Material for this exercise: Begin

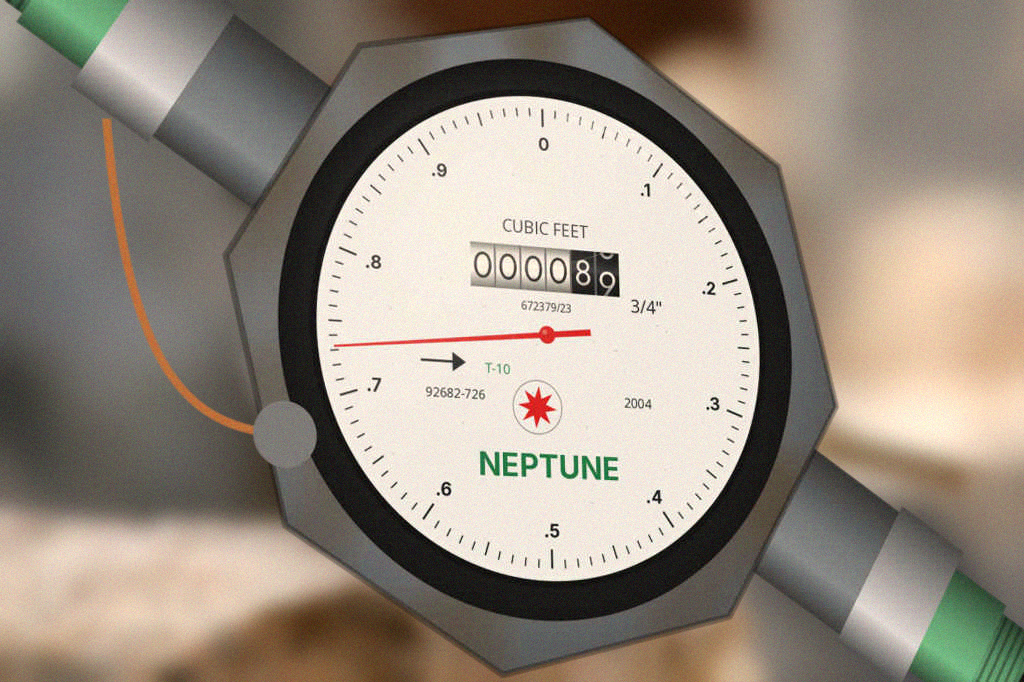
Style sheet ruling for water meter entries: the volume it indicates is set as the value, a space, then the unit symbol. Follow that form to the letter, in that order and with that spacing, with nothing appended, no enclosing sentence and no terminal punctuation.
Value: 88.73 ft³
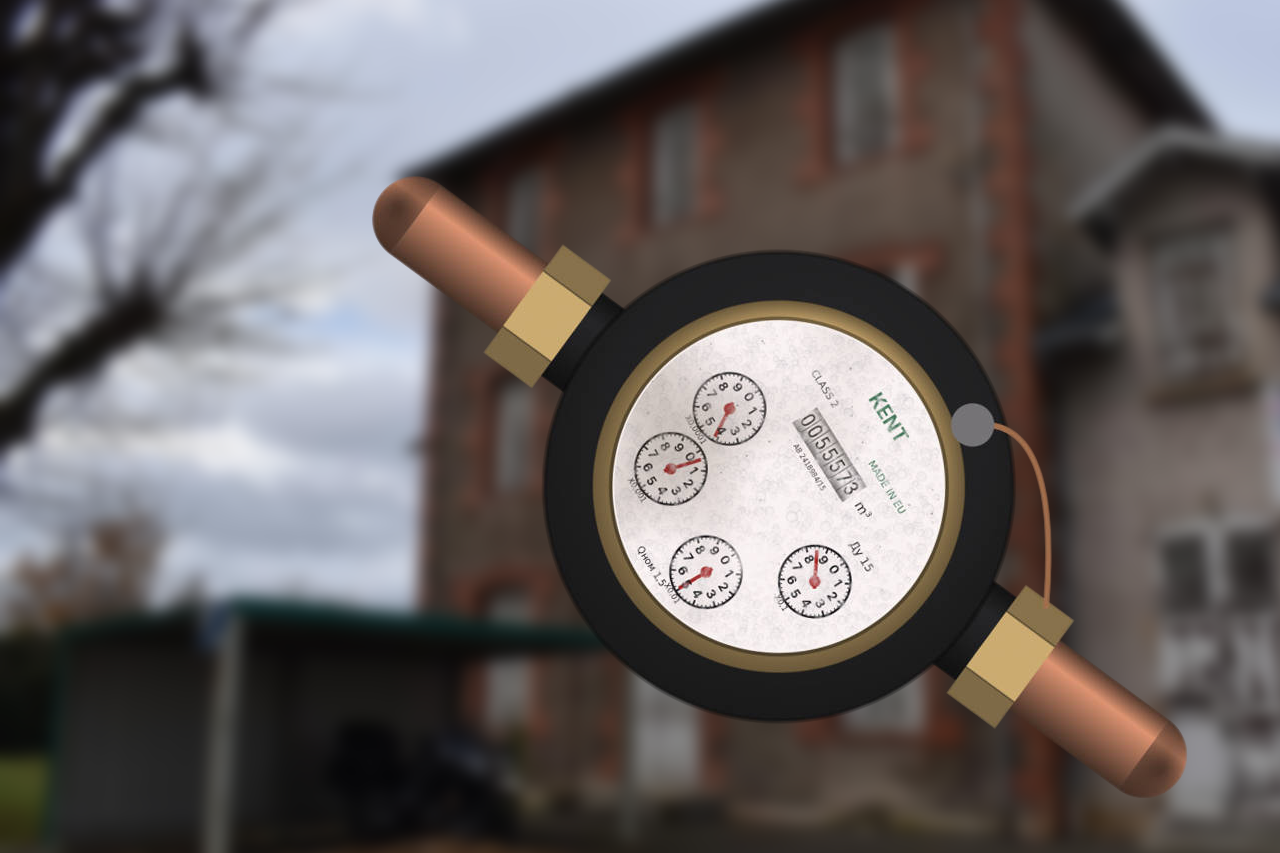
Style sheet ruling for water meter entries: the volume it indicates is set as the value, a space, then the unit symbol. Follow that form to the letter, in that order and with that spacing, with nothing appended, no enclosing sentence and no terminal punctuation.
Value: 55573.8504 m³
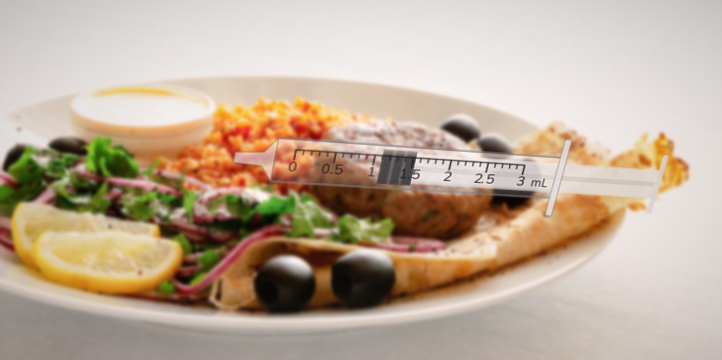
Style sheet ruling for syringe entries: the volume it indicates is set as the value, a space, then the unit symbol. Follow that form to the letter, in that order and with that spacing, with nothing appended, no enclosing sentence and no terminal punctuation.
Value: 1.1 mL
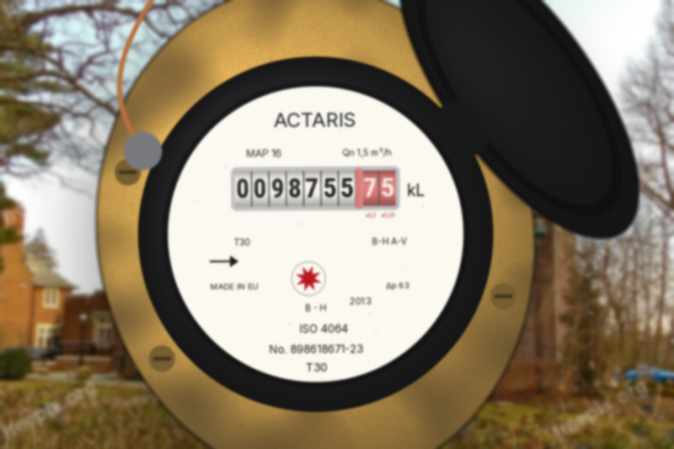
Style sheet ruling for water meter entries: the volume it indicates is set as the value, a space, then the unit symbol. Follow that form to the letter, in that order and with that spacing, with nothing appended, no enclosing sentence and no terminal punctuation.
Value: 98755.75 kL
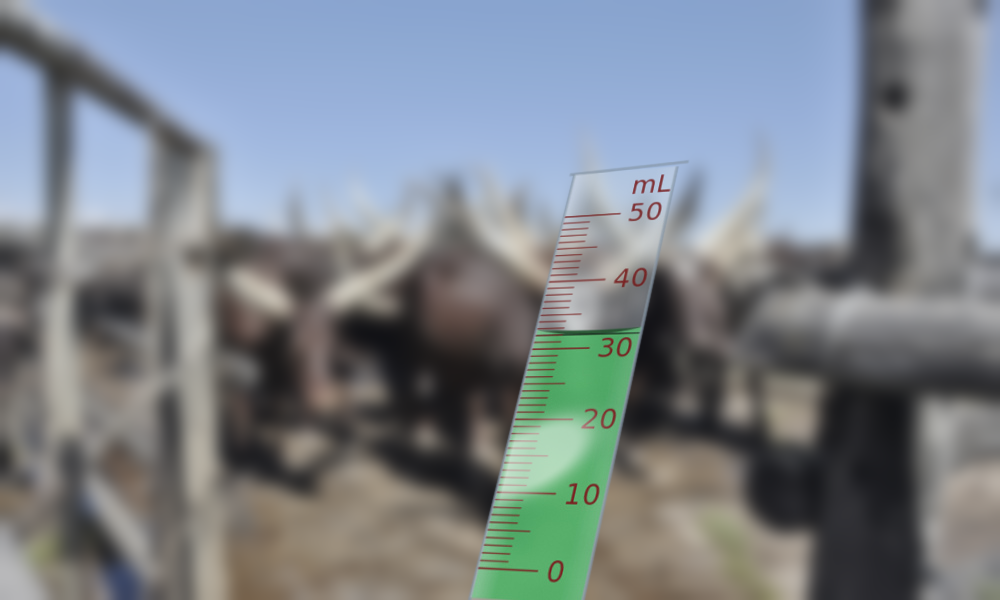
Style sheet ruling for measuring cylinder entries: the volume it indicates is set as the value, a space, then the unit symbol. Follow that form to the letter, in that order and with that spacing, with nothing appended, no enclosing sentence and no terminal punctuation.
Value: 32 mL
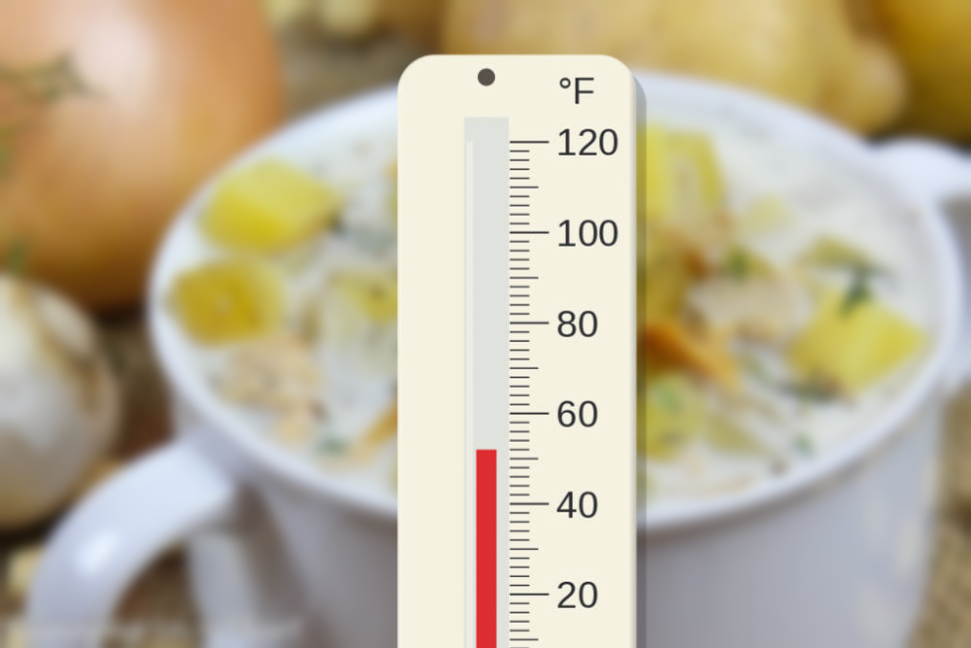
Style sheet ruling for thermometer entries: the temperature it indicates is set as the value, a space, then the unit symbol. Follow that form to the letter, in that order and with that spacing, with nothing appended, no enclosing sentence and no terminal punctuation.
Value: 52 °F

Material for this exercise: End

Lay out each line of the material above as a Markdown table with two columns, Row and Line. Number the rows, leave out blank lines, and omit the pictures.

| Row | Line |
|---|---|
| 1 | Style sheet ruling for water meter entries: the volume it indicates is set as the value, a space, then the unit symbol. Follow that form to the letter, in that order and with that spacing, with nothing appended, no enclosing sentence and no terminal punctuation. |
| 2 | Value: 88.73 ft³ |
| 3 | Style sheet ruling for water meter entries: the volume it indicates is set as the value, a space, then the unit symbol. Follow that form to the letter, in that order and with that spacing, with nothing appended, no enclosing sentence and no terminal punctuation. |
| 4 | Value: 55573.8504 m³ |
| 5 | Style sheet ruling for syringe entries: the volume it indicates is set as the value, a space, then the unit symbol. Follow that form to the letter, in that order and with that spacing, with nothing appended, no enclosing sentence and no terminal punctuation. |
| 6 | Value: 1.1 mL |
| 7 | Style sheet ruling for water meter entries: the volume it indicates is set as the value, a space, then the unit symbol. Follow that form to the letter, in that order and with that spacing, with nothing appended, no enclosing sentence and no terminal punctuation. |
| 8 | Value: 98755.75 kL |
| 9 | Style sheet ruling for measuring cylinder entries: the volume it indicates is set as the value, a space, then the unit symbol. Follow that form to the letter, in that order and with that spacing, with nothing appended, no enclosing sentence and no terminal punctuation. |
| 10 | Value: 32 mL |
| 11 | Style sheet ruling for thermometer entries: the temperature it indicates is set as the value, a space, then the unit symbol. Follow that form to the letter, in that order and with that spacing, with nothing appended, no enclosing sentence and no terminal punctuation. |
| 12 | Value: 52 °F |